Le psychiatre, qui se sait parfois visé par des procès en immaturité dans son service, explique avoir ciblé ces « catastrophes emplies d’inhumanité », « car elles sont irréparables ». « Il y en a deux autres qui sont d’anciens vestiaires, sans fenêtres, avec des clim’ insalubres et des champignons sur les dalles du plafond, que je n’ai pas scellées mais que j’aimerais ne plus utiliser ». Bien conscient du côté choc de son action, aussi bien pour son équipe que pour sa direction, il explique avoir reçu du soutien, après avoir partagé les images sur les réseaux sociaux. « Beaucoup de confrères, de gens du milieu, m’ont appelé pour me présenter leur soutien de manière anonyme, ça m’a fait beaucoup de bien », assure-t-il, lui qui « endossera la responsabilité tout seul ». Car cet acte pourrait ne pas rester sans conséquences : « j’ai déjà été menacé d’être viré par la direction », dit-il. Selon le médecin, le CHPF a particulièrement mal reçu le fait qu’il menace d’attaquer en justice toute personne tentant de rouvrir ces cellules, au nom de la dignité humaine.

Le ministre réagira demain sur Radio 1

« Il reste beaucoup de choses à faire en psychiatrie, qui je l’espère ne nécessiteront aucunement ce genre d’action », conclut le docteur Lecomte, qui évoque notamment une surpopulation régulière de l’unité. En 2022, le CGLPL avait publié une synthèse de ses seize recommandations de 2012, constatant que six d’entre elles n’avaient eu aucun écho auprès de la direction. Parmi elles, les conditions de vie indignes dans le secteur de surveillance intensive donc, mais aussi « l’absence de pièce de travail à l’usage exclusif des soignants », « l’absence d’une baignoire dans le secteur », « l’oisiveté regrettable des patients en raison d’une faible fréquence d’activité d’ergothérapies » ou des « atteintes au droit de communiquer avec l’extérieur et à la confidentialité des communications ». Six autres recommandations n’avaient été que « partiellement prises en compte ». Trente-quatre nouvelles préconisations avait aussi été émises, comme la fermeture « d’une unité constituée uniquement de chambres d’isolement », au prétexte que « tout patient doit disposer d’une chambre d’hospitalisation durant le temps de son placement en chambre d’isolement ».

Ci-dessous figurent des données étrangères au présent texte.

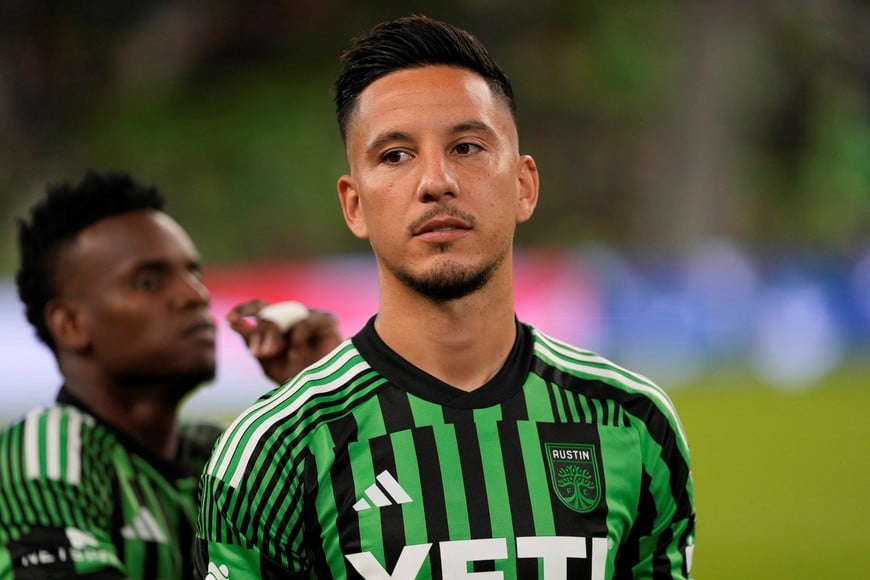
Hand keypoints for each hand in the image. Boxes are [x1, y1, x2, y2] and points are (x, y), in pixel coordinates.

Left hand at [227, 299, 342, 383]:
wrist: (326, 391)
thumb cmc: (298, 377)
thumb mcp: (269, 362)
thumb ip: (252, 342)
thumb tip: (232, 323)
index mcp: (279, 325)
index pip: (259, 307)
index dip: (243, 309)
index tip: (230, 319)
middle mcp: (294, 317)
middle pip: (269, 312)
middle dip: (260, 334)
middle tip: (259, 354)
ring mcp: (310, 317)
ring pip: (285, 314)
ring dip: (274, 335)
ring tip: (271, 354)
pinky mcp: (327, 320)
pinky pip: (305, 321)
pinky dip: (296, 337)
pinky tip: (296, 353)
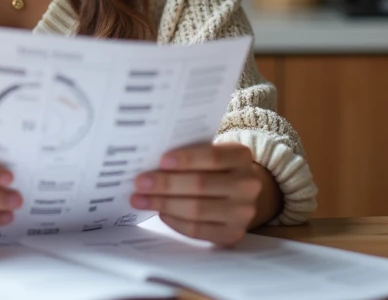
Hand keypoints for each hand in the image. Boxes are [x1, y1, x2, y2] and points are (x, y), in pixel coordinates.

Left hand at [130, 142, 278, 246]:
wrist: (242, 193)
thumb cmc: (217, 169)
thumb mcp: (212, 153)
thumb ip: (191, 154)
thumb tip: (151, 162)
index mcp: (241, 156)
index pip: (212, 156)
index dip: (186, 159)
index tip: (160, 161)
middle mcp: (247, 184)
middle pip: (201, 184)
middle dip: (165, 184)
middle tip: (140, 183)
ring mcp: (243, 212)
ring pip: (197, 209)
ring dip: (164, 204)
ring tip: (140, 200)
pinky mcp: (233, 234)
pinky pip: (198, 230)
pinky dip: (176, 222)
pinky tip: (161, 213)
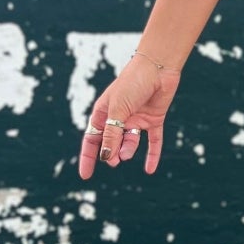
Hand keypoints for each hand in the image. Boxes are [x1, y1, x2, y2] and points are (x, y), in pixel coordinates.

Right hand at [78, 54, 180, 178]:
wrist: (158, 67)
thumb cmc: (132, 83)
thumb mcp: (118, 110)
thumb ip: (112, 134)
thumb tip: (105, 157)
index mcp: (103, 112)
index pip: (92, 139)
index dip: (88, 157)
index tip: (86, 176)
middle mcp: (119, 118)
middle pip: (111, 143)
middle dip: (110, 154)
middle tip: (114, 161)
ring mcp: (136, 119)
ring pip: (130, 143)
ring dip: (127, 150)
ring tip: (126, 155)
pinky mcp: (153, 120)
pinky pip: (153, 142)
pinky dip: (153, 155)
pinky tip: (150, 170)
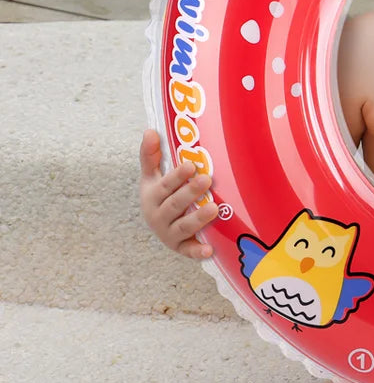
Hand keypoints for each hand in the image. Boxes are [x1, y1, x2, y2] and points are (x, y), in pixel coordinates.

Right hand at [139, 129, 216, 258]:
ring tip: (213, 208)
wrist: (158, 224)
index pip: (165, 185)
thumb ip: (150, 155)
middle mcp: (158, 216)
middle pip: (175, 205)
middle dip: (190, 193)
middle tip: (207, 180)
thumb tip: (150, 130)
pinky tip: (210, 250)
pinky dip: (197, 252)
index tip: (191, 165)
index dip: (177, 176)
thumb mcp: (151, 176)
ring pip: (183, 227)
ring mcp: (169, 233)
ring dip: (197, 219)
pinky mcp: (180, 247)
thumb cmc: (160, 195)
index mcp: (152, 196)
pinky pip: (188, 251)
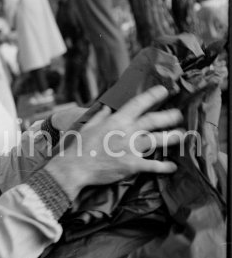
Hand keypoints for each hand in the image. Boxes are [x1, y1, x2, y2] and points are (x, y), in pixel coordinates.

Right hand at [45, 85, 182, 200]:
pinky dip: (164, 166)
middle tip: (178, 114)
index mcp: (116, 120)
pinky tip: (172, 166)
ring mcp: (131, 148)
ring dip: (172, 137)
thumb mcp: (89, 126)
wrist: (76, 166)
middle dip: (169, 116)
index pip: (138, 104)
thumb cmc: (80, 145)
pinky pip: (153, 165)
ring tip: (181, 135)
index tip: (163, 91)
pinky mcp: (132, 165)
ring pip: (158, 140)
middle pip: (154, 120)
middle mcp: (127, 132)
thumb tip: (106, 108)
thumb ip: (101, 116)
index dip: (153, 95)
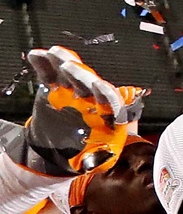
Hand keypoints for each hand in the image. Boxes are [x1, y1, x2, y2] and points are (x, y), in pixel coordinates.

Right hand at [26, 47, 144, 171]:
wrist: (60, 151)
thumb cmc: (86, 155)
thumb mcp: (99, 159)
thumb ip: (103, 155)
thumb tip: (103, 156)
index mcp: (109, 115)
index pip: (113, 102)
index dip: (107, 94)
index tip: (100, 87)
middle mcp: (94, 100)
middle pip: (90, 83)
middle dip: (81, 75)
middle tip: (71, 66)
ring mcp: (74, 92)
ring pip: (72, 75)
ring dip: (65, 62)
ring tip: (55, 53)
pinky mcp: (55, 89)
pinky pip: (50, 74)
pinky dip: (44, 64)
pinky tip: (38, 55)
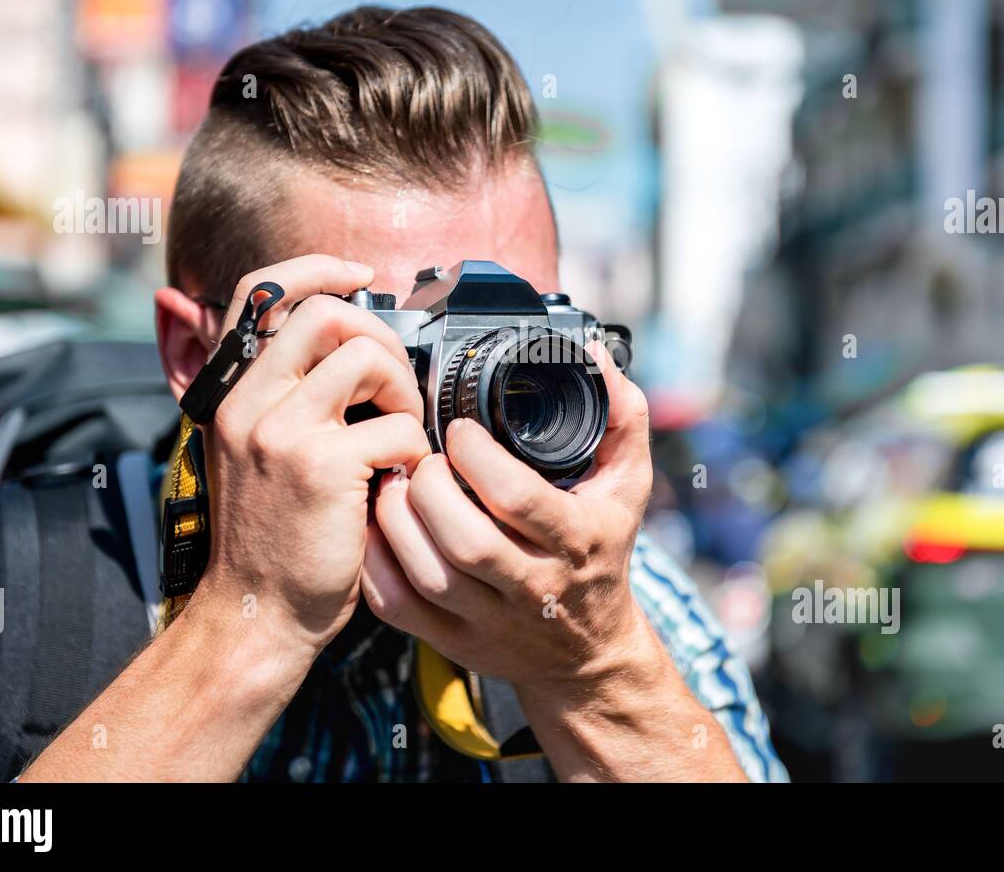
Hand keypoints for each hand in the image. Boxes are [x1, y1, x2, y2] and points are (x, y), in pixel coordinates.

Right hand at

Invitée à réagir, la direction du CHPF n’a pas répondu à nos sollicitations. De son côté, le ministre de la santé Cédric Mercadal, « à bloc sur le dossier et désolé de la situation » dit-on en interne, sera L’Invité de la rédaction , en direct sur Radio1 et Tiare FM, ce jeudi 29 août à 11h30, pour apporter ses éclaircissements et faire un point sur le futur pôle de Santé mentale.